Recent Journal Articles

 

A Human Capital Explanation of Real Business Cycles  

with Szilard Benk, Tamas Csabafi, Jing Dang, and Max Gillman published in Journal of Human Capital

The article offers an alternative explanation of business cycles by incorporating human capital investment as a second sector integrated with accounting methods. Inputs such as education expenditure and tertiary student time in this sector enable the explanation of a broad set of business cycle moments. Unlike one-sector models, which struggle with this challenge, the labor time share, labor productivity, and consumption are jointly well-explained. Since the goods sector is less human capital-intensive, human capital deepening occurs during contractions, whereas expansions are characterized by physical capital deepening in the goods sector. The external margin of human capital investment helps clarify conflicting estimates of labor elasticity. Finally, the policy implications of addressing these RBC puzzles are discussed.

https://www.suerf.org/wp-content/uploads/2024/03/SUERF-Policy-Brief-815_Benk-et-al.pdf

https://www.journals.uchicago.edu/doi/abs/10.1086/728088?journalCode=jhc

 

Optimal Government Policies in Models with Heterogenous Agents

with Radim Bohacek published in Journal of Economic Theory

In this paper we develop a new approach for finding optimal government policies in economies with heterogeneous agents.

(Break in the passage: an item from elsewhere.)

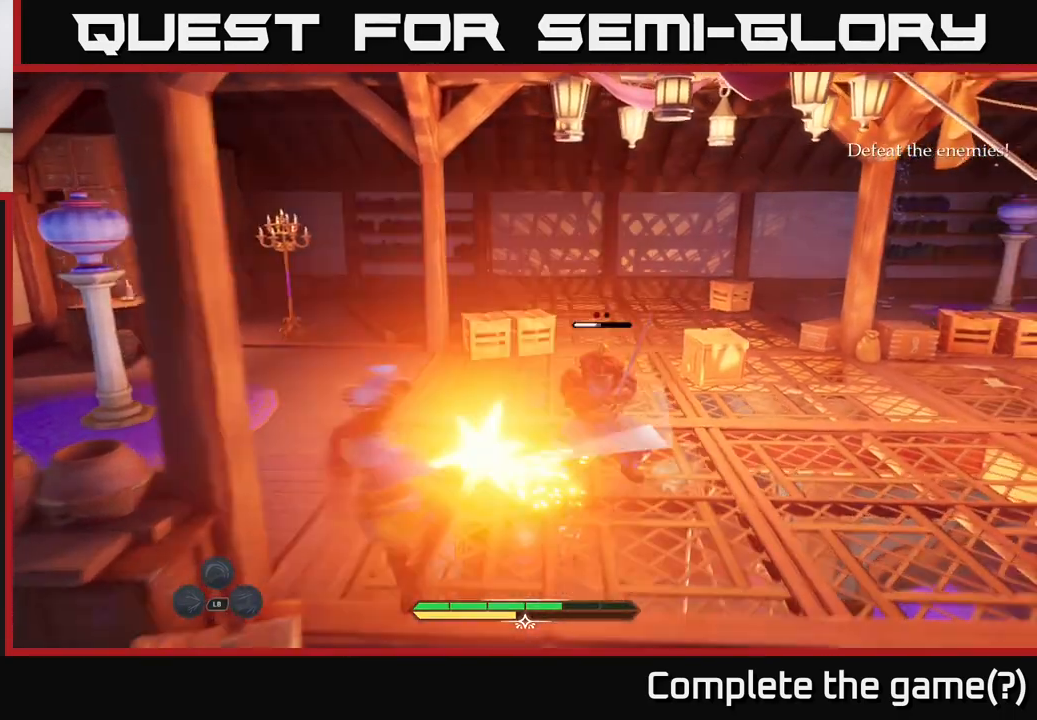
{"buttons": [], "left_stick": "center", "right_stick": "center", "events": []}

Using the calculus of variations, we present three classes of equilibrium conditions from government's and individual agent's optimization problems: 1) the first order conditions: the government's Lagrange–Euler equation and the individual agent's Euler equation; 2) the stationarity condition on the distribution function; and, 3) the aggregate market clearing conditions. These conditions form a system of functional equations which we solve numerically. The solution takes into account simultaneously the effect of the government policy on individual allocations, the resulting optimal distribution of agents in the steady state and, therefore, equilibrium prices. We illustrate the methodology on a Ramsey problem with heterogeneous agents, finding the optimal limiting tax on total income.

https://www.sciencedirect.com/science/article/pii/S0022053118301844

 

Learning about Rare Disasters: Implications for Consumption and Asset Prices

with Max Gillman and Michal Pakoš published in Review of Finance

Rietz (1988) and Barro (2006) subject consumption and dividends to rare disasters in the growth rate. We extend their framework and subject consumption and dividends to rare disasters in the growth persistence. We model growth persistence by means of two hidden types of economic slowdowns: recessions and lost decades. We estimate the model based on the postwar US data using maximum likelihood and find that it can simultaneously match a wide array of dynamic pricing phenomena in the equity and bond markets. The key intuition for our results stems from the inability to discriminate between the short and the long recessions ex ante.